### Source document
Young was heard screaming in agony before heading into the tent, and the entire college football world, from Tuscaloosa to Tacoma, held its collective breath and maybe did a little screaming itself. And though Young returned to the sidelines for the 2nd half, with his jersey on and his helmet in his hand, everything seemed up in the air on an afternoon when most everything else was going right for the Tide.

There was the freshman Prentice giving the Tide early life on the road with that touchdown catch.

There was fellow freshman wide receiver Isaiah Bond’s electrifying emergence in that dominant 1st half, when he had 2 catches for 76 yards.

There was Kool-Aid McKinstry’s latest electrifying punt return, 45-yarder that set up Bama’s 3rd touchdown that made it 21-0 midway through the 2nd quarter.

And there was a ferocious defense that gave up 65 measly yards on Arkansas’ first 6 drives before allowing a score with 21 seconds left in the half.

Alabama had a 28-7 lead at halftime, and yet there was a black cloud over the Crimson Tide without their being so much as a single cloud in the sky in Fayetteville. The uncertainty over Young’s future status this season was the nightmare that nobody wanted to deal with on Saturday or any day, but the Tide ignored their recent road struggles and played with a laser focus and dominance in those white jerseys that had been missing.

And in the end, incredibly, Young became a cheerleader on the sidelines, roaring time and again for his backup, Jalen Milroe, who made the game-turning and possibly season-saving play with his feet after Arkansas had clawed back in the 3rd quarter to within 28-23. On a 3rd-and-15 at the Tide 20, with Razorback Stadium roaring and a historical comeback from down 28-0 becoming a distinct possibility, Milroe improvised, took off and went 77 yards to the Arkansas 3 to quiet the crowd and give Alabama life with everything slipping away.

Jase McClellan scored a few plays later on a 3-yard TD run to make it 35-23, and the Tide had stemmed the tide on a day when adversity could’ve gotten the best of them. They had weathered the injury to Young and the Hogs’ 3rd-quarter onslaught that included an onside kick that led to a field goal that made it 28-17 followed by a botched punt by Alabama that set Arkansas up at the Tide 3-yard line. Raheim Sanders scored 1 play later to make it 28-23 and, suddenly, with 1 full quarter left, the game was teetering.

But then Milroe, the man forced into action when the Heisman Trophy winner went down, dug Bama out, and the Tide defense was revitalized again. They forced a quick punt, and 1 play later Bama was back in the end zone when Jahmyr Gibbs tore through the Hogs defense for a 72-yard TD run that suddenly gave Bama a 42-23 bulge. After the defense again held strong and forced a Hogs field goal after a 13-play drive, Gibbs went back to work again, ripping off a 76-yard touchdown run that made it 49-26 and sent some of that sea of red to the exits.

### Available data
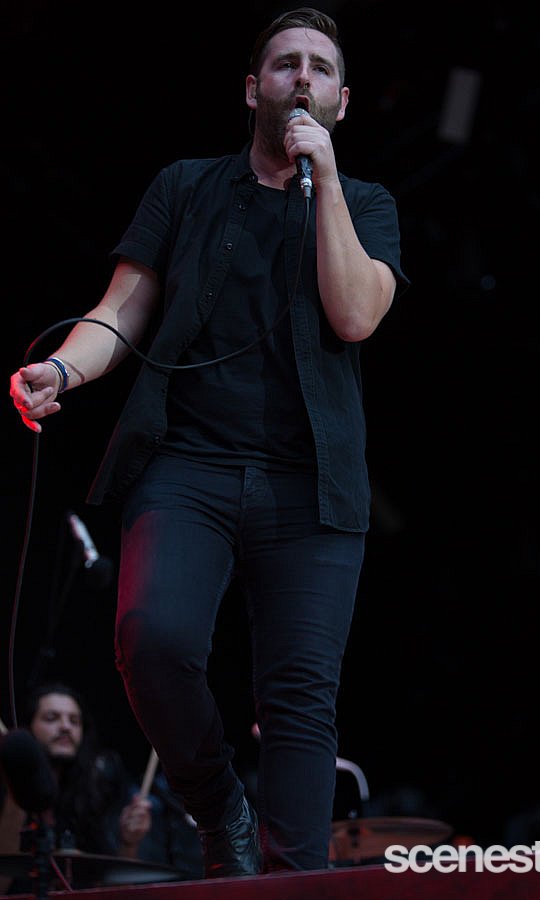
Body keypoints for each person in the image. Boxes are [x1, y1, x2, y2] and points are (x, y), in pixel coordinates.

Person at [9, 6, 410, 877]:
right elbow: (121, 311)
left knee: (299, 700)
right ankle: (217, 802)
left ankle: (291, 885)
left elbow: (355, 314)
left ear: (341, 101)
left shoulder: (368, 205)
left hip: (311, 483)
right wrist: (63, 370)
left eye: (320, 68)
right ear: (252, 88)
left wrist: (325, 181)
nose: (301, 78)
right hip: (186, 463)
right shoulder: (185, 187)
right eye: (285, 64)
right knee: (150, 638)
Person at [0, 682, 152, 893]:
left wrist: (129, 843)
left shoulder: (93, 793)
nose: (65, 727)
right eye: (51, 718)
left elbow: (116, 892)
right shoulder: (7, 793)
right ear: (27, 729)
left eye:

### Questions to answer
1. List every player named in the Alabama–Arkansas game report, using each name as the report gives it.
2. Answer these questions from the Alabama–Arkansas game report, one per line:
(a) How many catches and yards did Isaiah Bond have in the first half?
(b) What was the score at halftime?
(c) How long was the run that made the score 49-26?
3. Carry the report on the Alabama–Arkansas game forward, starting after its final sentence.
The rows are not needed for this work.

### Answers to the exercises
1.
Young
Prentice
Isaiah Bond
Kool-Aid McKinstry
Jalen Milroe
Jase McClellan
Raheim Sanders
Jahmyr Gibbs

2.
(a) 2 catches for 76 yards
(b) Alabama led 28-7.
(c) 76 yards

3.
On 3 straight electrifying possessions in the 4th quarter, with Young helplessly standing on the sidelines and with a 28-0 lead coming undone in hostile territory, the Tide answered the bell with a show of incredible resilience. Gibbs finished with 206 yards rushing, highlighted by the 2 long TD runs, and Milroe had saved the day with his legs and with his poise.

Tide head coach Nick Saban, who probably gained some gray hairs while improving to 16-0 against Arkansas during his reign in Tuscaloosa, challenged his team this week to come out in a massive road environment and dominate, like his teams had done forever before the road struggles hit last year and continued into this season with that 20-19 nail-biter last month at Texas. His players heard Saban’s call loud and clear, and they went to work, seemingly from the start.

After Young’s interception on the 1st possession of the game on a bad throw at the Arkansas 1-yard line, the Tide tore up the Hogs every which way, in every phase of the game. The 1st half was everything Alabama could’ve asked for, including Milroe coming in for the injured Young and keeping the train on the tracks amid the anguish.

Milroe took it himself on a 3-yard TD run on the Tide’s first possession after Young exited, a score set up by McKinstry’s punt return to the Hogs’ 17-yard line. After the smothering Tide defense forced a 3-and-out, Milroe went back to work, leading a 10-play, 59-yard drive that featured the versatility of Gibbs and ended with a 22-yard scoring pass to sophomore JoJo Earle, who was making his 2022 debut after suffering a foot injury in preseason camp.

It was 28-0 at the time. But an afternoon of adversity was just getting started.

In the end, Milroe made emotionally exhausted Tide fans scream again — for joy, this time.